Chemical Informatics and Graphs
Problem being addressed
Chemical compounds can usually be represented as a graph (network) of covalent bonds. How can this graph data structure be modelled using machine learning for molecular and chemical discovery?
The availability of chemical compound databases that have complete maps of the covalent bond structure of chemicals presents a unique resource for chemical engineers and materials scientists. Essentially, these databases can be used to do chemistry without needing to get into a lab. The question is how can machine learning be used to assist this process? Using graph kernels the network representations of covalent bonds can be mapped onto neural network architectures and these architectures can be used to study the interactive properties of different chemicals in the database. This paper introduces three new graph kernels for studying chemical compounds, and applies the methods to public datasets relating to toxicology and cancer.
Advantages of this solution
These types of methods have potential to reduce costs and development time when it comes to chemistry.
Solution originally applied in these industries
Chemical & Materials Industry
Possible New Application of the Work
Pesticides tend to remain in the environment and accumulate in the food chain. Perhaps this research could be used to analyse pesticides and make their long term negative impact clear to regulators, so that pesticide manufacture can be abolished outright.

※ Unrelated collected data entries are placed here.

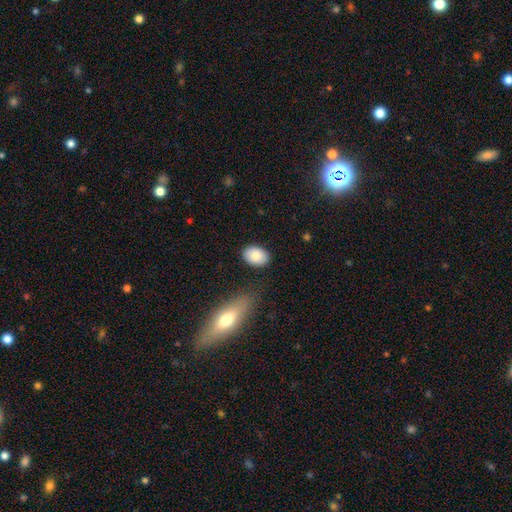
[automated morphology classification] This is clearly a smooth galaxy (84%). How rounded: clearly in between (85%). Merging: clearly none (84%).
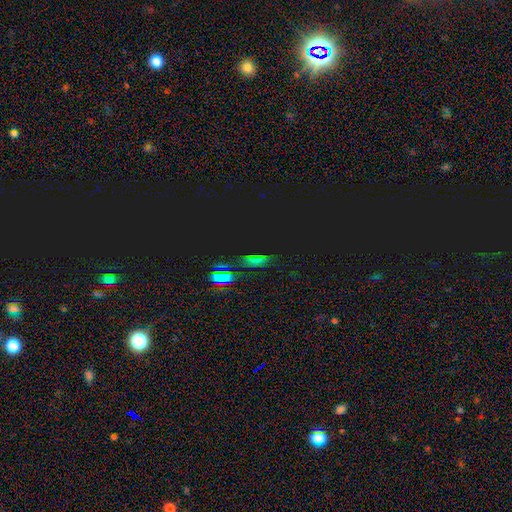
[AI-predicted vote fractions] smooth-or-featured: star or artifact: 68% | smooth: 21% | featured or disk: 10%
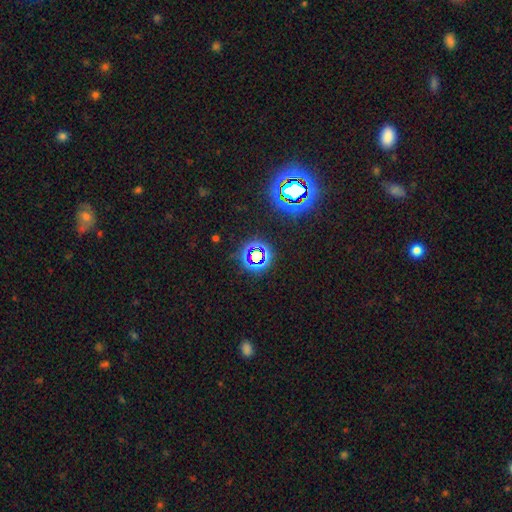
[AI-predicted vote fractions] Morphology: type=star or artifact (72%).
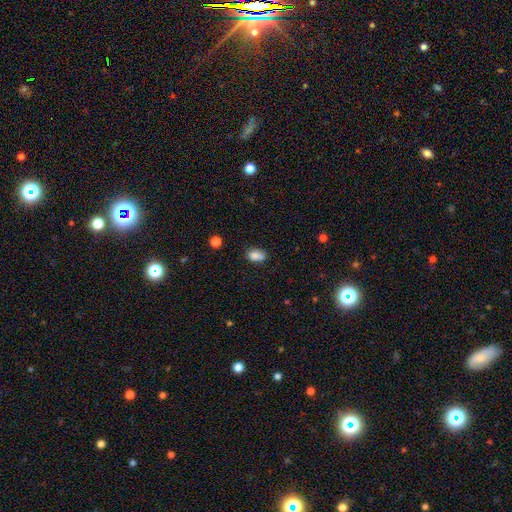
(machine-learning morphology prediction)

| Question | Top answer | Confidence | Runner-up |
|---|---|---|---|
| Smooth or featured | smooth | 82% | star or artifact (10%) |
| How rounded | in between | 84% | round (14%) |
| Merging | none | 60% | minor disturbance (23%) |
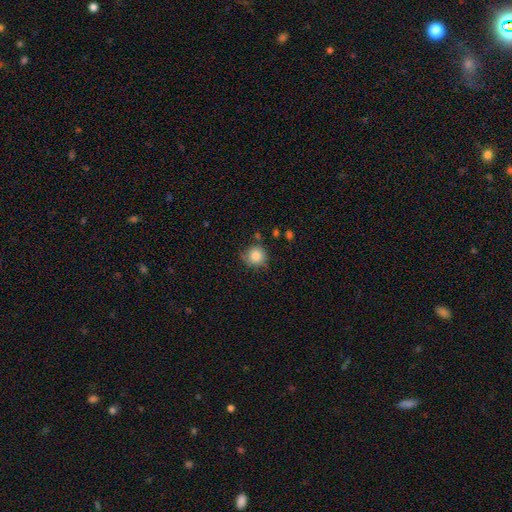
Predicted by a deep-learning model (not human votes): Overall: smooth (83%). How rounded: round (92%). Merging: none (72%).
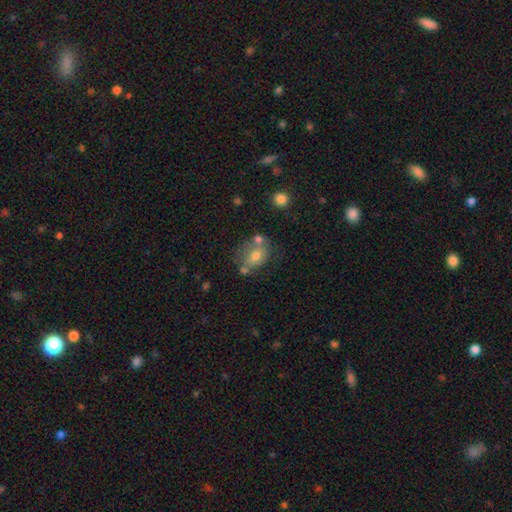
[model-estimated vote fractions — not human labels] A smooth galaxy with no disk features (63%) that is in between round and cigar-shaped (57%). Merging: none (49%).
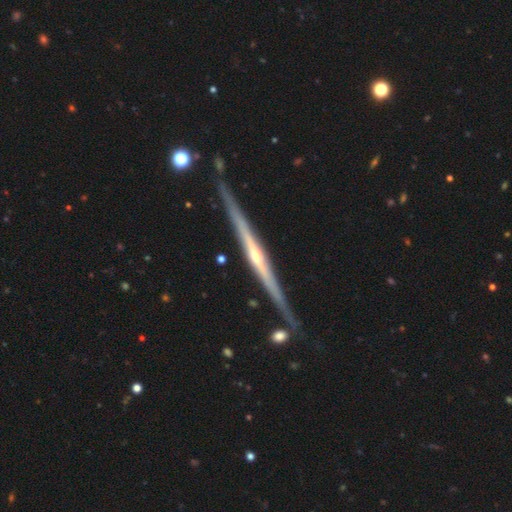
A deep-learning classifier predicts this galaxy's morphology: The model was most divided on "edge-on bulge": rounded: 66%, none: 28%, boxy: 6%. More confident: edge-on disk — yes (98%); smooth or featured — featured or disk (87%); merging — none (85%).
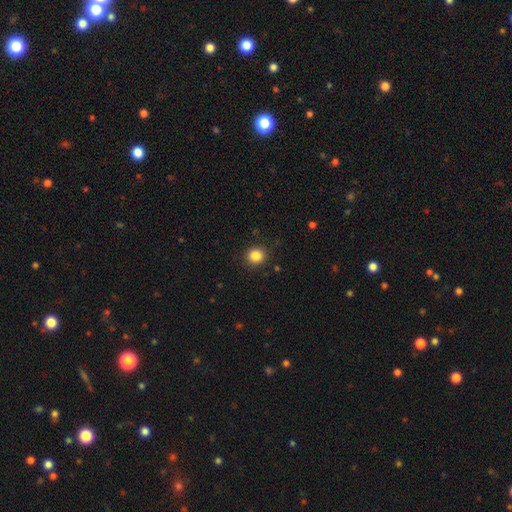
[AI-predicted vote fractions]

A direct application of this research could be to understand the relationship between environmental pollutants and health. Given a set of chemicals that are present in the air, for example, what is the impact on the proteins created in the lungs?
Chemical processing is used extensively in the mining industry. It would be worth investigating what the long term effect of these chemicals are on the environment, and this could be done using chemical databases and machine learning methods by, for example, considering the effect of soil chemistry and atmospheric chemistry on breaking down the compounds used in mining.